Mixed Investment Funds

These types of funds invest up to 60% of their assets in stocks. The remaining 40% of the assets are invested in fixed income securities such as bonds and bank deposits. In general, we can say that these types of investment funds are located between the two previous funds in terms of being risky. These funds also have a higher return potential than fixed-income funds. But because of the investment in stocks, they do not have the minimum guaranteed profit. Many of these funds guarantee liquidity.

Exchange-Traded Funds (ETFs)

Exchange-Traded Funds (ETFs)

An ETF is a basket of bonds, shares of which are sold on an exchange. The main activity of these funds is investing in bonds or tangible assets that are the primary assets of the fund. The performance of ETFs depends on the performance of their underlying assets. We can say that the most prominent feature of these funds is the tradability of their investment units in the capital market. In this way, the units of ETFs are traded in the OTC market trading system in the form of ordinary stock trading. Tradable funds can be any of the three types of mutual funds mentioned before. As ETFs units are traded on the stock exchange, market supply and demand and stock market conditions can affect the unites prices. Furthermore, buying and selling these funds through the stock exchange can help make them more liquid.

Gold Mutual Funds

When it comes to saving money, many people prefer to save part of their capital by buying gold. However, keeping gold stored is very unsafe; one should ensure that he has insurance that covers it in the case of loss or theft. Gold Mutual Funds make a profit by buying and selling coin deposits and a variety of gold-based securities, which are commonly traded on the stock exchange. Thus, beyond the reduced risk of loss or theft, individuals can invest in gold even in small quantities. Of course, these funds can invest their surplus assets in fixed income securities, deposits and bank certificates of deposit.

Land and Property Investment Fund

In many countries, investing in land and property is among the best options for investment. This type of investment requires huge sums of money. Land and building investment funds attract small capital from individuals or legal entities to invest in large construction projects. This way, small investors can take advantage of investment in large and lucrative construction projects.

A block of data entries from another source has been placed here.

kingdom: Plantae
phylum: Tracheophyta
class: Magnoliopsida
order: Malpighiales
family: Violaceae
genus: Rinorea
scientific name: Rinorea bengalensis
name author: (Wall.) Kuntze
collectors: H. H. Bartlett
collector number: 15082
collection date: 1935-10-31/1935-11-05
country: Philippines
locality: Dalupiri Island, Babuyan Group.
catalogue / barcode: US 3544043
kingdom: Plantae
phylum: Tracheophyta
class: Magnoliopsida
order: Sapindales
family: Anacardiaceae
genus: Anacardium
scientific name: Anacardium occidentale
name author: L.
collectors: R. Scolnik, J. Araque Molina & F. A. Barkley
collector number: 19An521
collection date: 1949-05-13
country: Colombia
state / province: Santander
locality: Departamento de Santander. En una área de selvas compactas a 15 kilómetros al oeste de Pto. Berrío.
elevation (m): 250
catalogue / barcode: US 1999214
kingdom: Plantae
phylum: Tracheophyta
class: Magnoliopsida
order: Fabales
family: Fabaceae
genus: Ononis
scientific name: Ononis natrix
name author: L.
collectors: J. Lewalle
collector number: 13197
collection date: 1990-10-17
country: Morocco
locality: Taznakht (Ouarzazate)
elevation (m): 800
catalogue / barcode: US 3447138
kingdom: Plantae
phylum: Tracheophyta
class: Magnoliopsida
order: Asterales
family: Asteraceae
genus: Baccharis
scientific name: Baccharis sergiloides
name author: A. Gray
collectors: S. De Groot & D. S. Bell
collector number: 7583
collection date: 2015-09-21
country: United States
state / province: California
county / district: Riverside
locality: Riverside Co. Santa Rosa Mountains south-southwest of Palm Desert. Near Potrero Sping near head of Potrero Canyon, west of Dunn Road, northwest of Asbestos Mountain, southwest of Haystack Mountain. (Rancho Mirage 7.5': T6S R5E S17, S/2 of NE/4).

Project Financing Investment Funds

Project financing investment funds attract investors to finance industrial, mining, oil and petrochemical projects. The purpose of establishing this type of fund is to collect capital from individuals and allocate it to the operation of various projects.

Charity Investment Fund

Charity Investment Funds have provided a new and attractive opportunity for charity investments. These funds are to meet specific charity goals such as supporting an international award, sports such as baseball, and even a particular sports club. Instead of paying money for once, people who want to support these charitable goals invest in these funds and allocate their profits to these goals. Of course, individuals can use a part of the profit and assign the rest for that charity purpose.

Venture Capital Funds

Instead of following a linear path, some businesses take an exponential and accelerating path toward growth and success or decline and bankruptcy. However, startups are always more likely to fail, but a small number of them succeed and make up for losses caused by other startups failures. Google, Amazon and Telegram are good examples of successful startups that have made their investors wealthy.

Some people prefer these funds, which invest in innovative ideas and businesses and may bring about a great benefit to them.

Learn more: Venture Capital vs Private Equity: What Is Venture Capital Investment?

Dedicated Marketing Fund

As the name implies, they are funds specializing in marketing pre-determined shares of a company or industry. Marketing refers to the buying and selling of shares of a particular company or industry, which improves liquidity and keeps the market balanced.

Index Investment Fund

Index investment funds invest the accumulated financial resources in a way that achieves a performance similar to that of one of the capital market indicators; No less, no more.